The state of the COVID pandemic in the SF Bay Area

You likely know several people infected with COVID-19 if you live in the San Francisco Bay Area, which has seen an explosion of cases since early April.

“Everyone and their grandmother has COVID,” said UCSF infectious disease expert Dr. Peter Chin-Hong, on the surge in the Bay Area.

The good news is that despite the skyrocketing cases, hospital admissions have yet to experience the same alarmingly dramatic spike seen in some of the past surges, such as the Delta variant.

“We continue to closely monitor hospitalizations,” wrote Alison Hawkes, communications director for the San Francisco Department of Public Health, in an email. “Similar to the Omicron surge in January, this current increase in cases does not appear to be a serious illness in vaccinated and boosted individuals. However, we expect hospital admissions to increase as case numbers rise. At the moment this is not the case. It seems that we are running the risk of running out of hospital capacity.”

Chin-Hong said UCSF’s four hospitals, which treat patients from across the region, are a good indicator of the state of the pandemic across the Bay Area.

“Hospitalizations have been really flat since around March 11,” he said. “We’ve stayed like that since then. It hasn’t really gone up.”

Chin-Hong said that in previous spikes, hospital admissions generally picked up two weeks after cases emerged, and that this time it hasn’t.

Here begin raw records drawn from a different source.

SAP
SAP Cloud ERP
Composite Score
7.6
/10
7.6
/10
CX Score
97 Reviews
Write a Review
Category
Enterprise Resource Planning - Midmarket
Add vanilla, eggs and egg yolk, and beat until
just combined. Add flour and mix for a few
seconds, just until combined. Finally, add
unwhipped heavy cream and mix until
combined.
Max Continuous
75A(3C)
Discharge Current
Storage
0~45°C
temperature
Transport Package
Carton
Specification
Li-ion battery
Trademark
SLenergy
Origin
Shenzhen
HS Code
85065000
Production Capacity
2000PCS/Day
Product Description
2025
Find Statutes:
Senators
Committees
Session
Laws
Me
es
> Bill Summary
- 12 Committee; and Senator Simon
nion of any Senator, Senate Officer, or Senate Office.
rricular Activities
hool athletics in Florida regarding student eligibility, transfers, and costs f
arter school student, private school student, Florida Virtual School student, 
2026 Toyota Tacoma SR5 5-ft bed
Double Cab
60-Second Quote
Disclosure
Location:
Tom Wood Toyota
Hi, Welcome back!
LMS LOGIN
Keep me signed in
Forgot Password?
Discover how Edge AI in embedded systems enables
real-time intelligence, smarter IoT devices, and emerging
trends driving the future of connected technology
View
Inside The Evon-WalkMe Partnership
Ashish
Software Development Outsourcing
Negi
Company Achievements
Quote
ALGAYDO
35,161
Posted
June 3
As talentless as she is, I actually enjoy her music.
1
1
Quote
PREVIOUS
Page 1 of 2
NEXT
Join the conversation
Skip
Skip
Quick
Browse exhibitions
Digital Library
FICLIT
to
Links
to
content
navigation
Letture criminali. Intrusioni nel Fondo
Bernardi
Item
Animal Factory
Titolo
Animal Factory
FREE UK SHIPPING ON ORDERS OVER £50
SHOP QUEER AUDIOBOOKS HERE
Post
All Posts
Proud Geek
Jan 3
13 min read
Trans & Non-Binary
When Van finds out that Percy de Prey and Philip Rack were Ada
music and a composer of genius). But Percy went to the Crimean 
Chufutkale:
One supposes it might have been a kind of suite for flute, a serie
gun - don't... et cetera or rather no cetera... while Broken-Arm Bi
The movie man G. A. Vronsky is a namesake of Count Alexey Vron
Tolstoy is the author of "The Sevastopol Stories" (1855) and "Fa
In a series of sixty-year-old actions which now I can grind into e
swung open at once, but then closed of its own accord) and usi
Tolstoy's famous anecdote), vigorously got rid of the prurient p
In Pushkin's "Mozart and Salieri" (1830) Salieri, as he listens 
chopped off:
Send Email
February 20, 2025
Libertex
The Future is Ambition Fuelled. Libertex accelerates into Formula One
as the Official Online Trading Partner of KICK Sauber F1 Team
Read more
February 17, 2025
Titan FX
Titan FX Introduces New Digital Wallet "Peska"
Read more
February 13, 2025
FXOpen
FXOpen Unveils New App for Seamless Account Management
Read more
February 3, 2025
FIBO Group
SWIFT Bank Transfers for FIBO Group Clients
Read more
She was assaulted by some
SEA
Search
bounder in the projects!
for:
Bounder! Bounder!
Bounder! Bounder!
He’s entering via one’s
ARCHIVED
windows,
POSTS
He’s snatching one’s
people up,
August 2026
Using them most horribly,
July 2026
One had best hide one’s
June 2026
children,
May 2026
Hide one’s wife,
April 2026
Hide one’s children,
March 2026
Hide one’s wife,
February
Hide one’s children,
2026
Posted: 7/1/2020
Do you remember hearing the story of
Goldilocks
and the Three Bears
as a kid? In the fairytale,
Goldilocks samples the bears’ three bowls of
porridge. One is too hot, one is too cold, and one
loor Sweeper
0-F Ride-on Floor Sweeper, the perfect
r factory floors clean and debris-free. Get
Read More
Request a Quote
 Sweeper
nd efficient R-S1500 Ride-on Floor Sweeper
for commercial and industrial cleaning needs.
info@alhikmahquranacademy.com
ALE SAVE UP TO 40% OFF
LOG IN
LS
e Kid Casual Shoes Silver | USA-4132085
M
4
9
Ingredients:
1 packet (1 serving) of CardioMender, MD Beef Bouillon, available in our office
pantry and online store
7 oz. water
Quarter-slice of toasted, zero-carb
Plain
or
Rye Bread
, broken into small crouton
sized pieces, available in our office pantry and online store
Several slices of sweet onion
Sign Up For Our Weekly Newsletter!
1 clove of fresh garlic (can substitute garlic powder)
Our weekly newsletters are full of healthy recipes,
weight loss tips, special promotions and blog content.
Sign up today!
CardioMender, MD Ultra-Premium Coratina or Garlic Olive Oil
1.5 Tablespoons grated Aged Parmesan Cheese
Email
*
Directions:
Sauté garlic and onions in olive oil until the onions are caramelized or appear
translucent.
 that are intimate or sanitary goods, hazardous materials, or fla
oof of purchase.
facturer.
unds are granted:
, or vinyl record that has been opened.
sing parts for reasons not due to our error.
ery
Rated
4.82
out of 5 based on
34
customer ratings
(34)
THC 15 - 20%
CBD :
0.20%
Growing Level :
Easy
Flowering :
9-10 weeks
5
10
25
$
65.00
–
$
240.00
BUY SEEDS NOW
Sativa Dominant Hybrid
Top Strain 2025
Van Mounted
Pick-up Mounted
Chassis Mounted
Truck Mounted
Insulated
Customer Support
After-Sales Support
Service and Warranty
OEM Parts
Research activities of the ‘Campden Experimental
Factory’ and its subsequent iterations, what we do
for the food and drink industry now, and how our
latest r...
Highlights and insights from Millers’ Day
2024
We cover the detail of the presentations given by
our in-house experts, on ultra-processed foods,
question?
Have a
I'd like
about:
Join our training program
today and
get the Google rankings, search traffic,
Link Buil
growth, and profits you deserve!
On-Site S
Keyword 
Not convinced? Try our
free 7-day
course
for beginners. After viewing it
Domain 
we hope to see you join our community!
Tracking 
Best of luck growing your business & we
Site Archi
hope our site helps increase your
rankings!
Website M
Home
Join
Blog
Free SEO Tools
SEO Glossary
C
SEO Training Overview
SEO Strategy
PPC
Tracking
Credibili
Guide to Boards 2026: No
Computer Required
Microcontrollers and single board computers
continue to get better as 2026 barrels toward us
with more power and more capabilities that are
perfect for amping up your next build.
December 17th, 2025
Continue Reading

As of May 23, there were a total of 22 patients with COVID in the four hospitals. Some patients may be hospitalized for COVID, while others were admitted for other reasons and happened to test positive, Chin-Hong said. At the peak of the last spike on Jan. 20, there were 152 patients at UCSF.

Chin-Hong believes high rate of booster shots among seniors protects Bay Area from serious diseases; Some areas of the country with lower booster rates are seeing significant increases in hospital admissions.

“If you look at the refresher rates in San Francisco, we’re really high, especially in the over-65 age group, like double that of other parts of the US,” Ching-Hong said. “San Francisco has one of the best booster rates compared to the rest of the county.”

dr George Rutherford reiterated that Bay Area hospitalization numbers show the vaccine is still working.

“The vaccine does what it was designed to do, and what it does well, is prevent serious illness and death,” Rutherford said. “Hospitalizations are a manifestation of that.”

Here are some answers to other questions you may have about the state of the SF Bay Area pandemic.

How widespread is the virus in the SF Bay Area?

Official county data shows an increase in cases, but the numbers are higher than official counts because more people are testing at home with rapid antigen tests. If someone tests positive at home, it usually doesn’t register with the county.

Chin-Hong said the UCSF’s asymptomatic test positivity rate — the percentage of people tested in the hospital who have no symptoms and end up testing positive — is a better indicator of the prevalence of the virus in the community. It is currently at 6.4%.

“That means if you go to a crowded grocery store, about 1 in 18 or 1 in 20 people are walking around with COVID and they might not know it,” he said.

By comparison, UCSF’s asymptomatic test positivity rate as of early March was 1.5%.

Which variant is circulating in the SF Bay Area?

The Centers for Disease Control and Prevention estimates that 37% of cases in California are the highly transmissive BA.2.12.1 variant, but Chin-Hong said the number is likely higher, closer to 50% in the SF Bay Area . The remaining cases are likely to be BA.2, which is also spreading slightly.

“BA.2.12.1 is considered to be 25% more transmissible than BA.2, which is itself 30 to 80% more transmissible than BA.1, which in turn is 200% more transmissible than Delta,” said Chin-Hong.

According to the CDC, early research indicates that BA.2.12.1 and BA.2 do not cause more serious diseases than previous variants.

What’s next for the SF Bay Area?

UCSF infectious disease expert Dr. Monica Gandhi said we could look at the UK to predict what will happen this summer as the trajectory of the pandemic in the US has often lagged behind the UK by a few weeks

In the UK, cases increased significantly for about six weeks, driven by BA.2 and its subvariants (including BA.2.12.1), with declines reported in the last three weeks.

“Although COVID-19 hospitalizations in the UK increased during their BA.2 and subvariant surge, hospitalizations, intensive care unit admissions and deaths remained relatively low compared to previous increases in cases, presumably reflecting the high immunity of the population in the region,” Dr Gandhi wrote in an email. “With the US lagging behind the UK by about four weeks, hopefully our spike in cases will ease by the end of the month.

“With nearly 60% of US adults and 75% of children ages 0 to 17 exposed to the virus, according to an April 26, 2022 CDC seroprevalence study,” she added, “with 82.5% of our population are over 5 years old Having received at least one dose of the vaccine, and with a trajectory likely to follow that of the UK, I think COVID-19 cases, hospitalizations and deaths will hopefully remain low this summer will.